Воплощённое в безупречную работу и завещанное грядущим поколениям в камне, дереве, серебре или вышивке, искусство моих предков завораживало меня и делало своею частью.
Орнаментами, украшающими сельские дома, я мог любоваться часами. Они были как вкрапления среди дикого, необработанного горного камня. И мне казалось: вот здесь творил человек, а рядом – сама природа.
Некоторые узоры были столь причудливы и витиеваты, что непонятно было, как мастер мог их придумать. Что вдохновило его на такой орнамент и о чём он думал, создавая его? Приходили ли они ему во сне, как узоры ворот рая, или он видел их среди зелени земных садов? Может, о них ему напел ветер с родного края, изобразив вензеля из дорожной пыли на его пути к дому? Или это облака, запутавшись в горных вершинах, проплыли над его головой в порядке подобной композиции? Или этот узор представлялся ему в родных национальных напевах, знакомых с детства каждому, кто вырос в горах? Я не знал. Я мог только восхищаться этим.
Существует такая легенда – не легенда, быль – не быль, но очень правдоподобная история. Однажды в наши края забрёл некий путешественник-иностранец. Он был падок на экзотику, побывал уже во многих уголках планеты и написал множество научных книг о жизни африканских племён, жителей Крайнего Севера, тундры и стран Востока. Ни слова он не знал ни по-русски, ни на каком другом местном языке, но хотел понять, как же живут здесь люди. Хотел уяснить уклад и жизненную философию, быт и традиции.
Так, остановил он одного встретившегося путника, начал расспрашивать, а тот, ничего не понимая, отвечает ему то, что не поймёт иностранец. Расплевались и распрощались.
Путешественник пошёл дальше и, встретив ещё одного местного жителя, остановил и его. Начал расспрашивать. Но и тот не понял ни слова.
Так учёный человек добрёл до самого центра большого аула. До главной площади, на которой как раз в этот день сельчане отмечали большой праздник.
Певцы пели песни, музыканты играли музыку, звучала зурна, и били барабаны. Умельцы вынесли на продажу и интерес толпы свои изделия. Посмотрел на это иностранец и разом всё понял. И уклад, и философию, и быт, и культуру. И спрашивать больше было не за чем.
Исстари в горах каждое село занимается своим промыслом. Лепят из глины или валяют войлочные бурки, ткут сумахи или вырезают из дерева утварь, если заняты промыслом, то в каждом доме и в каждой семье.
И у нас говорят, если хочешь понять человека, посмотри на дело его рук, послушай его музыку, песни, понаблюдай за ним в танце и сразу поймёшь, кто перед тобой.
Традиция – это великая вещь. С традиции начинается всё, что когда-либо возымеет силу в рамках мировых устоев. Забавные, суровые, устаревшие, жизненно обоснованные или даже нелепые, они существуют у всех и повсюду. И самое главное – традиции вносят в нашу жизнь какую-то закономерность. Делают её более правильной, с точки зрения наших предков. Обозначают связь и преемственность поколений.

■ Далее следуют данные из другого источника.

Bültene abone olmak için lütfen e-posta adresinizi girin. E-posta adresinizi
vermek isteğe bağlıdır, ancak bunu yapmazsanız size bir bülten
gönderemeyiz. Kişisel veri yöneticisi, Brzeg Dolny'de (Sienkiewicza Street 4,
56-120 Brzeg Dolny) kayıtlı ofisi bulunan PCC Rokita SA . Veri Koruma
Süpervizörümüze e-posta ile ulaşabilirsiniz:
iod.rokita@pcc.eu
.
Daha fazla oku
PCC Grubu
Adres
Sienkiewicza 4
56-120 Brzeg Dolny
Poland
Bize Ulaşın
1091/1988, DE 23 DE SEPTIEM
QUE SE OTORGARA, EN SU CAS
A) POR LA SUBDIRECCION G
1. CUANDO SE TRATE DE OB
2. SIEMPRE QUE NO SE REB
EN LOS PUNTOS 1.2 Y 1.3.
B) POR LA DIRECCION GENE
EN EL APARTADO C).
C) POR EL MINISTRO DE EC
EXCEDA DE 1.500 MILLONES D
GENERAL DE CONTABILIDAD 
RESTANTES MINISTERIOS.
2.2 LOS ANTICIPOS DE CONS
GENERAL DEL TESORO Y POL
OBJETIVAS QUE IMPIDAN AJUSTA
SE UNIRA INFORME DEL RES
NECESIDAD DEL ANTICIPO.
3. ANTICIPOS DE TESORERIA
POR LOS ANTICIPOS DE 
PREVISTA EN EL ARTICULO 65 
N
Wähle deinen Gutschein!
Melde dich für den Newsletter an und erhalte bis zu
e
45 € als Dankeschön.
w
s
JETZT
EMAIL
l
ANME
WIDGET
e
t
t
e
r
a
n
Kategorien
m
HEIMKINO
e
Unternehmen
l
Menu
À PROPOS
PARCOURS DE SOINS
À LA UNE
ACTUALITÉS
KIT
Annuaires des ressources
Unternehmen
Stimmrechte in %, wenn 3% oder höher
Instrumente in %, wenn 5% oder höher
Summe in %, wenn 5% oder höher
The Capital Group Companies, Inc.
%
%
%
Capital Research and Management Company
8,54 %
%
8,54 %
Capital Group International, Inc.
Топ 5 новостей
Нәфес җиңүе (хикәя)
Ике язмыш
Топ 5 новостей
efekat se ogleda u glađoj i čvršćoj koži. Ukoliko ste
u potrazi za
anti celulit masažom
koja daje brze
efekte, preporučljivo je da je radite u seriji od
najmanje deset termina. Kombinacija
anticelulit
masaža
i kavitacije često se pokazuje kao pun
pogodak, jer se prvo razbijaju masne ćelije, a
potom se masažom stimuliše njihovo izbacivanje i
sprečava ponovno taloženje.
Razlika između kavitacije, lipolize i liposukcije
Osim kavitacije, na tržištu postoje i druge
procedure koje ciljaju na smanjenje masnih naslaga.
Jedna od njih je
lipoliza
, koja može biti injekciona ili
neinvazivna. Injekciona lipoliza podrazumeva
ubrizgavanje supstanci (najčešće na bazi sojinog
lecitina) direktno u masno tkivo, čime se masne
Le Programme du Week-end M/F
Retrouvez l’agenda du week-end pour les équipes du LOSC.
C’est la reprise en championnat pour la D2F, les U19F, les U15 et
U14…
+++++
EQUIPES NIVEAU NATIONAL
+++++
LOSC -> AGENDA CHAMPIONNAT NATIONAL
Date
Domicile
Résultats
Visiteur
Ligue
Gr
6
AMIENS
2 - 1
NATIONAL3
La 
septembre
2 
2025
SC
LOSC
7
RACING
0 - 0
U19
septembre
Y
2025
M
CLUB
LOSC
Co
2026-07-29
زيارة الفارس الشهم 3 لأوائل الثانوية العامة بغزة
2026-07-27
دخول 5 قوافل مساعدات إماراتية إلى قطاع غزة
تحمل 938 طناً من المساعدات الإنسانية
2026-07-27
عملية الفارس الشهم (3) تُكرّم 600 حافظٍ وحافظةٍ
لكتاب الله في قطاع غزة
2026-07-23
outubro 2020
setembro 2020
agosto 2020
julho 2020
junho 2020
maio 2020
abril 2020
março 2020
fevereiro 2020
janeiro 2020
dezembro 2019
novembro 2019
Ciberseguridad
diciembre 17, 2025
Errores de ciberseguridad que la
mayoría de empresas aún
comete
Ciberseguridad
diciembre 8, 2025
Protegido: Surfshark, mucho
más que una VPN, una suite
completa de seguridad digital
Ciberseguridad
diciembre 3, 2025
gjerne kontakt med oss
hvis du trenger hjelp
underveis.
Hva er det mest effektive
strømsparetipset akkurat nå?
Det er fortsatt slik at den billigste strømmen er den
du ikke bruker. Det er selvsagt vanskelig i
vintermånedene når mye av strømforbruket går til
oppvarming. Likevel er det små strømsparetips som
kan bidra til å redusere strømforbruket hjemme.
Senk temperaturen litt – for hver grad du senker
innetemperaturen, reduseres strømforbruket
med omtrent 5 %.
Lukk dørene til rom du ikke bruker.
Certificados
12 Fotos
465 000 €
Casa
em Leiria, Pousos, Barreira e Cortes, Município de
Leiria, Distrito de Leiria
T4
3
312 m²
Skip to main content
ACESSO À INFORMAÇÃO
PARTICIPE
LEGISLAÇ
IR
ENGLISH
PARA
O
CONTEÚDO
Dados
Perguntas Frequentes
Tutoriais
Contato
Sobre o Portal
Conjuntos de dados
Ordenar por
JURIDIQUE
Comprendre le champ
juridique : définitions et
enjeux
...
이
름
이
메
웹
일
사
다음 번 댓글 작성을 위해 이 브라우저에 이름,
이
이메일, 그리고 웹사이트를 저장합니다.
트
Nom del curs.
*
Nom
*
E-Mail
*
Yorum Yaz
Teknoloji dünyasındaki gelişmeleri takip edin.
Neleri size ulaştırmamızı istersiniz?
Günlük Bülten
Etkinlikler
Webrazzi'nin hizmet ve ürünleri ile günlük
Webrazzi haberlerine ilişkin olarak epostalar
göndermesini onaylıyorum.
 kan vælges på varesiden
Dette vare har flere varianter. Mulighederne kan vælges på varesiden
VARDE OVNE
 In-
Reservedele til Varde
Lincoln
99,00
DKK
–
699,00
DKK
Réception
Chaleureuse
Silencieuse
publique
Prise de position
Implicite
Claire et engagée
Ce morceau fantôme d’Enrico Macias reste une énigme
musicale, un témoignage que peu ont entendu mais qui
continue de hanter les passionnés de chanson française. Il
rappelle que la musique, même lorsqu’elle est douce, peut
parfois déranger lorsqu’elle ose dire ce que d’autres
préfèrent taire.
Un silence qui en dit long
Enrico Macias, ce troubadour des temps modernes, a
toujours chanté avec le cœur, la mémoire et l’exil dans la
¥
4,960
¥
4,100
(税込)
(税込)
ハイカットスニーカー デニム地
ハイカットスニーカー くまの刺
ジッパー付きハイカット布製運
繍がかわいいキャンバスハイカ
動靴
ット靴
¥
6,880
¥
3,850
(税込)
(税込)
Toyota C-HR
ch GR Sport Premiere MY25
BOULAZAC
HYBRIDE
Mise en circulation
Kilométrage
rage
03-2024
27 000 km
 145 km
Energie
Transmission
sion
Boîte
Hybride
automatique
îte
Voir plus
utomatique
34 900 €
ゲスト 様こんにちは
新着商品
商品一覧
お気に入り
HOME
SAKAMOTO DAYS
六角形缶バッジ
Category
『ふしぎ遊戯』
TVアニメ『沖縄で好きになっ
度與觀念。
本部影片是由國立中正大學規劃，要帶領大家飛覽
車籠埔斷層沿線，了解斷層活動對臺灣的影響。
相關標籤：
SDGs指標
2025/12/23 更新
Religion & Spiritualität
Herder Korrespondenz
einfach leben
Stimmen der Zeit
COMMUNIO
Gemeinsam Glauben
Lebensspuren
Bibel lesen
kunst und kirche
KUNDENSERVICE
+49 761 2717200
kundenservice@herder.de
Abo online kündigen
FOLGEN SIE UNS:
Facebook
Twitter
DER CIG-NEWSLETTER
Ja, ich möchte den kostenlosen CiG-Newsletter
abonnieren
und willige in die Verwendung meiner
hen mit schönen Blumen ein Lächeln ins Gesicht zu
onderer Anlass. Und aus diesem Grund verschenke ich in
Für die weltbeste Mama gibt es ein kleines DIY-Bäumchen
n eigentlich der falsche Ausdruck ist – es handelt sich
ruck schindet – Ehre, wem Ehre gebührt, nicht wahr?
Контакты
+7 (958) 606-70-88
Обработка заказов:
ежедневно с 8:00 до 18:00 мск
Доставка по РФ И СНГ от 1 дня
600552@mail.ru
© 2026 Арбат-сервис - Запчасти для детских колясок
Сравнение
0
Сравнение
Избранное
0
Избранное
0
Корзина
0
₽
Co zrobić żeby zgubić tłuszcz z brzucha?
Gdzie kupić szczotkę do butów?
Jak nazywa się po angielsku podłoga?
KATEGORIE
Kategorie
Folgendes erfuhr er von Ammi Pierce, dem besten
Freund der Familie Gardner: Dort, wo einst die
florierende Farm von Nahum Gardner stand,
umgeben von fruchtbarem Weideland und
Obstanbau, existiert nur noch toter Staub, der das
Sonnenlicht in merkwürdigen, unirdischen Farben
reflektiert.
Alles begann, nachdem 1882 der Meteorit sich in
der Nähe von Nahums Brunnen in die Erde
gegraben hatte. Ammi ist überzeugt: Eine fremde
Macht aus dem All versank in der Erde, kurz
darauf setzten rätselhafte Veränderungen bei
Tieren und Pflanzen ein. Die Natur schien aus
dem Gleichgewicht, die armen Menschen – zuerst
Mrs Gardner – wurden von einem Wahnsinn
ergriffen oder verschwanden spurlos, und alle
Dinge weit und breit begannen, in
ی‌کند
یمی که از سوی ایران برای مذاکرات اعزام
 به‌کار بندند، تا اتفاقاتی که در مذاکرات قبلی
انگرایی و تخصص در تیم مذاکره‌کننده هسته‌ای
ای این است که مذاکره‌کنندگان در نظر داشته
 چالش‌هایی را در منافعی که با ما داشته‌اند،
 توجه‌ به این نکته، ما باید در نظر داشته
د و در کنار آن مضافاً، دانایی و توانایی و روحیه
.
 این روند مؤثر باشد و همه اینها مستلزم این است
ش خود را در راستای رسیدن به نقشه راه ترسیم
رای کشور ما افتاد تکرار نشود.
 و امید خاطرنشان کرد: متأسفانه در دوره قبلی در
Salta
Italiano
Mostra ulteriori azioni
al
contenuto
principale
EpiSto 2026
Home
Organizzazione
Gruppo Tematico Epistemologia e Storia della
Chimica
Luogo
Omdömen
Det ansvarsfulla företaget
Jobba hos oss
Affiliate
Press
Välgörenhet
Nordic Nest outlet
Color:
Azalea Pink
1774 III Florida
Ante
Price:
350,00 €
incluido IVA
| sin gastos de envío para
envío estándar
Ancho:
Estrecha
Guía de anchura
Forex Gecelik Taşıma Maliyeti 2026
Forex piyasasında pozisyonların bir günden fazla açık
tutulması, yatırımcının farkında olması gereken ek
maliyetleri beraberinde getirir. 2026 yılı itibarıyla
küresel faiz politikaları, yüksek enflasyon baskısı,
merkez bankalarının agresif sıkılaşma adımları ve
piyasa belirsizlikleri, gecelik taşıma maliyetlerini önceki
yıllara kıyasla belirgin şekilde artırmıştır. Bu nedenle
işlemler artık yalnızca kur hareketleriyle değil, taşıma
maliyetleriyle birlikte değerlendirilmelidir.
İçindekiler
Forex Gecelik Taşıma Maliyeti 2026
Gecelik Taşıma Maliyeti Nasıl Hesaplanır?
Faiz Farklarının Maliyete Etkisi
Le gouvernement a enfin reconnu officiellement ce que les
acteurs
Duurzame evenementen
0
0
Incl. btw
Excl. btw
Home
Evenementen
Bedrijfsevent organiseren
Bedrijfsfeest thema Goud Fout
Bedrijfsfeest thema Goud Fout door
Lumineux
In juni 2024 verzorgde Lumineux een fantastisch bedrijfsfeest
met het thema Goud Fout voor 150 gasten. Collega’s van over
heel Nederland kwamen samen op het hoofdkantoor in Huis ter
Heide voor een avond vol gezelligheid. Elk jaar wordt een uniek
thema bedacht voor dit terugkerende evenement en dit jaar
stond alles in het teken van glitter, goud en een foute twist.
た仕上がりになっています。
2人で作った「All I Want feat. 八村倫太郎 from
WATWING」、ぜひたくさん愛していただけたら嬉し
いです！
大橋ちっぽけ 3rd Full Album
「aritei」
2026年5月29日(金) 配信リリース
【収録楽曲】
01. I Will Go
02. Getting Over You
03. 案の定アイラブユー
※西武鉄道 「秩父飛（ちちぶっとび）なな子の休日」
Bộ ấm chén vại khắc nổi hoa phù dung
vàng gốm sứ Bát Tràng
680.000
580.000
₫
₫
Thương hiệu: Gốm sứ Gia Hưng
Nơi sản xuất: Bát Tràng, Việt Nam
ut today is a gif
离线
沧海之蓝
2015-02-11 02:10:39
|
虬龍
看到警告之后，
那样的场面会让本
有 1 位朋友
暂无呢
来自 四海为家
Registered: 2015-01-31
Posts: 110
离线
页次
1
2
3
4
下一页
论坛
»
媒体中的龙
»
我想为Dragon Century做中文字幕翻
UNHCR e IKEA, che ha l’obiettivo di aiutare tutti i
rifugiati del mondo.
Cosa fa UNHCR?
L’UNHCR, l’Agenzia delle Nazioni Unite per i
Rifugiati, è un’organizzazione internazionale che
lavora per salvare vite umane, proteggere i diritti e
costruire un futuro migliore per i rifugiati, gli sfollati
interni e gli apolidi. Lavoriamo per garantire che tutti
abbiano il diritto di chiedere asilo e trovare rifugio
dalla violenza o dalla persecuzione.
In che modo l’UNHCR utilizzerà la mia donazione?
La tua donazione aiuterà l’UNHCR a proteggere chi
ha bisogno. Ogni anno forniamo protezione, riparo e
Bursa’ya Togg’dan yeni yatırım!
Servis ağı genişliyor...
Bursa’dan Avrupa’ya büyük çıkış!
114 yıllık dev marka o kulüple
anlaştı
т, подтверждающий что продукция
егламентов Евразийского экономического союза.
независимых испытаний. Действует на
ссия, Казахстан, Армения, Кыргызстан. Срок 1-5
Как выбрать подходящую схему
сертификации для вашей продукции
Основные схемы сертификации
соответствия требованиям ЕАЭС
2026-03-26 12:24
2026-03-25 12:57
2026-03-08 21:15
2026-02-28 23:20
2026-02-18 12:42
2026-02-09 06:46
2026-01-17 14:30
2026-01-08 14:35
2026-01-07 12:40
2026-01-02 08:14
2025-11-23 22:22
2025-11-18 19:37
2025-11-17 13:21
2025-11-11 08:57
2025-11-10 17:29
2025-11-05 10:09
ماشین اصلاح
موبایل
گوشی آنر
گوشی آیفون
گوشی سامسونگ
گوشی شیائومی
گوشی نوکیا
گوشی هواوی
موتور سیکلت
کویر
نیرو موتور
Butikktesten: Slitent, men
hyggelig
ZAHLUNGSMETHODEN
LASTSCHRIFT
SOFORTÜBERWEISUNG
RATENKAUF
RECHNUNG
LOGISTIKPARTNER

Традиции чужд плагиат. Никто не обвинит тебя в заурядности, если ты чётко следуешь какой-то традиции. А попробуй выйти за её рамки или, того хуже, пренебречь ею, так тут же окажешься каким-нибудь вторым или третьим, потому что наверняка найдётся тот, кто уже делал нечто подобное ранее.
Когда мне исполнилось три года, вся моя семья, которую составляли три сестры, мама и отец, переехала в Темир-Хан-Шуру. Город, расположенный в предгорье Главного Кавказского хребта, в то время был столицей Дагестана.
Это было настоящее событие для нас! Людям в горах свойственна коренная оседлость. Многие сельские женщины за всю жизнь ни разу не покидали пределы своего села, а тут переехать сразу в город, оставить обжитое жильё, хозяйство и привычный круг знакомых – это было тяжело.
Незадолго до переезда мой отец, занимавшийся врачебной практикой в статусе фельдшера, окончил медицинскую академию в Москве, и теперь с дипломом врача высшей категории он мог расширить свою практику. Надо сказать, что на то время во всём Дагестане насчитывалось всего-то не больше десятка квалифицированных врачей. Их знали поимённо и, конечно, очень уважали.
Мой отец, высокий, статный, видный мужчина чуть за сорок.
Первое воспоминание об отце у меня связано как раз с его внешним видом. Оттого ли оно осталось у меня так крепко, что было засвидетельствовано фотокарточкой, или же я и представлял себе в воспоминаниях фотокарточку за натуральный, живой его вид… не знаю.